Fund Proceeds for each calendar year shall equal the sum of all income and gain allocated by each Portfolio Fund to the capital account of the Company on the internal books and records of such Portfolio Fund, whether or not distributed by the Portfolio Fund to the Company (or any Transferee), from whatever source derived including, without limitation, and whether or not taxable, all dividend income, interest income, gain from the sale, assignment, transfer, conversion, exchange, repayment, settlement or satisfaction of any debt or equity interest of a Portfolio Fund in an individual company, and determined before reduction by any Losses and Fees of the Portfolio Fund. The value of any “in-kind” payments to, or dividends or other receipts of a Portfolio Fund, shall be the value assigned thereto by the general partner of such Portfolio Fund as of the date of receipt.
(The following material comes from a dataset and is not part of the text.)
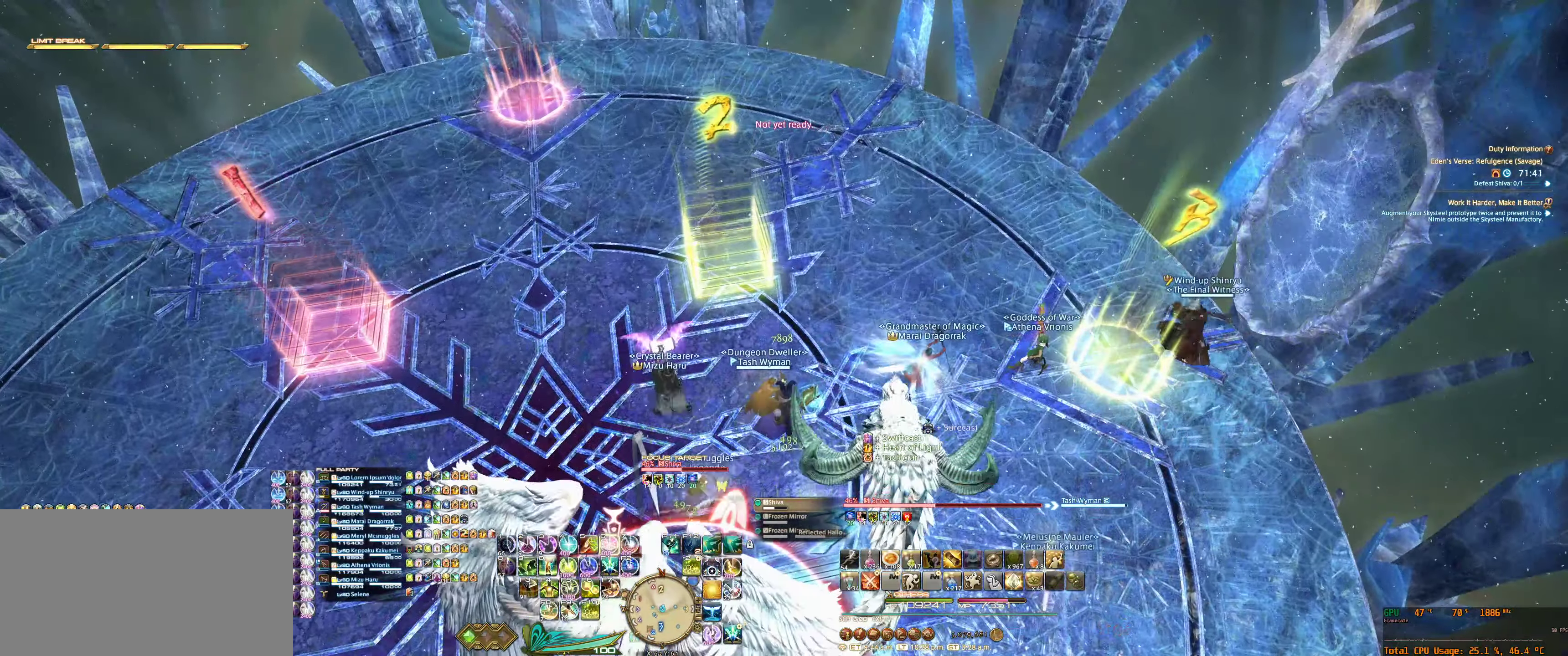
{"keys": [], "mouse": ["right"], "events": [[33, "6", "down"], [100, "6", "up"], [200, "6", "down"], [267, "6", "up"]]}
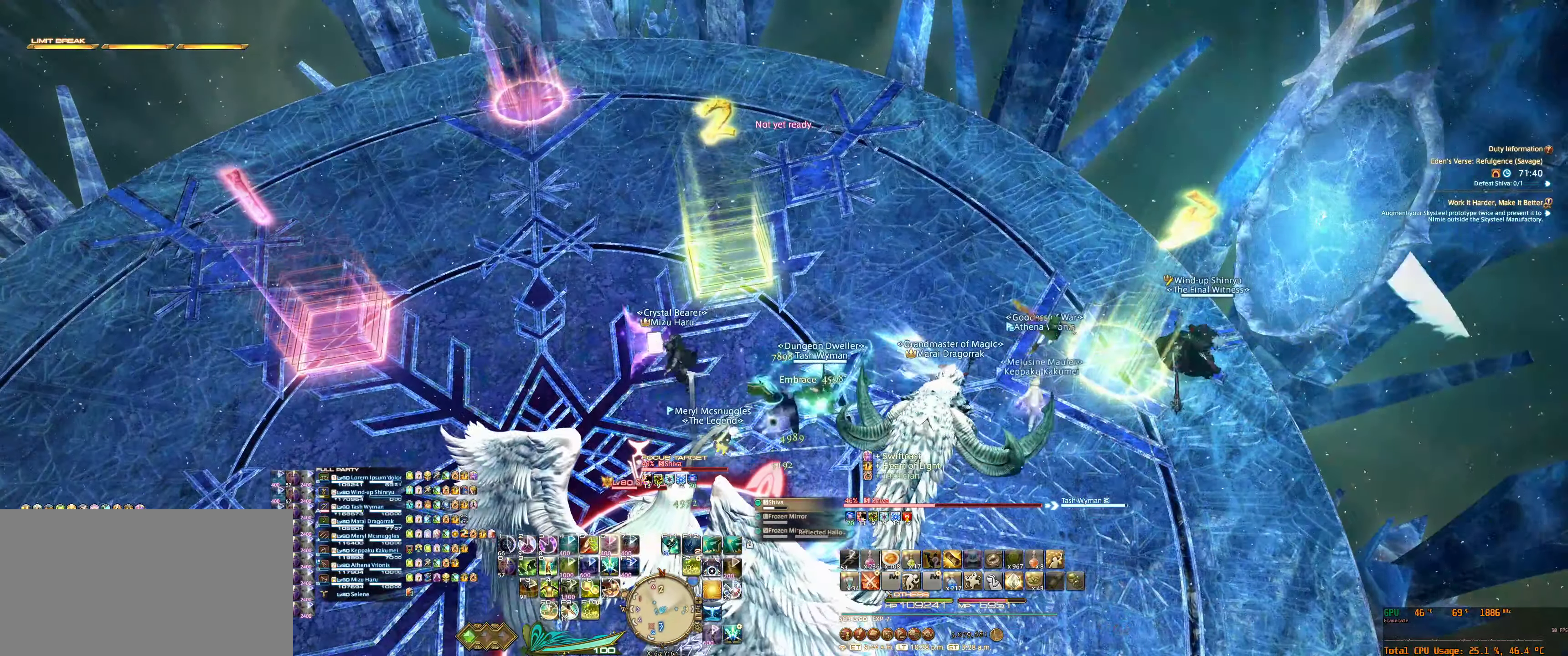
{"keys": [], "mouse": ["right"], "events": []}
Attached as Exhibit A to this Agreement is an illustration of the Management Fee calculation, and this Section 3 shall be construed by reference to Exhibit A.
In the event any portion of the Portfolio is transferred, both the transferor and the transferee shall be responsible to Valley for payment of the Management Fee attributable to any such portion so transferred for the calendar year of transfer. Without relief of such liability, the transferor and the transferee may prorate the Management Fee attributable to any portion of the Portfolio so transferred, for the calendar year of transfer, between themselves, as they deem appropriate.
For the avoidance of doubt, the Management Fee shall be payable to Valley irrespective of whether the Company or transferee, as applicable, avails itself of the Services.
4. Access to Software. The Company acknowledges that certain accounting and administrative software (the “Software”), together with the related hardware for a multi-station computer network (collectively with the Software the “Computer System”) is currently being used to compile and monitor the performance of the Portfolio and each Portfolio Fund by the Company or one or more of its affiliates. The Company agrees to assign, transfer, and convey to Valley on or prior to the Effective Date, or to cause such assignment, transfer, and conveyance, without any additional consideration, the Computer System in order to enable Valley to continue such compilation and monitoring of the Portfolio and the Portfolio Funds.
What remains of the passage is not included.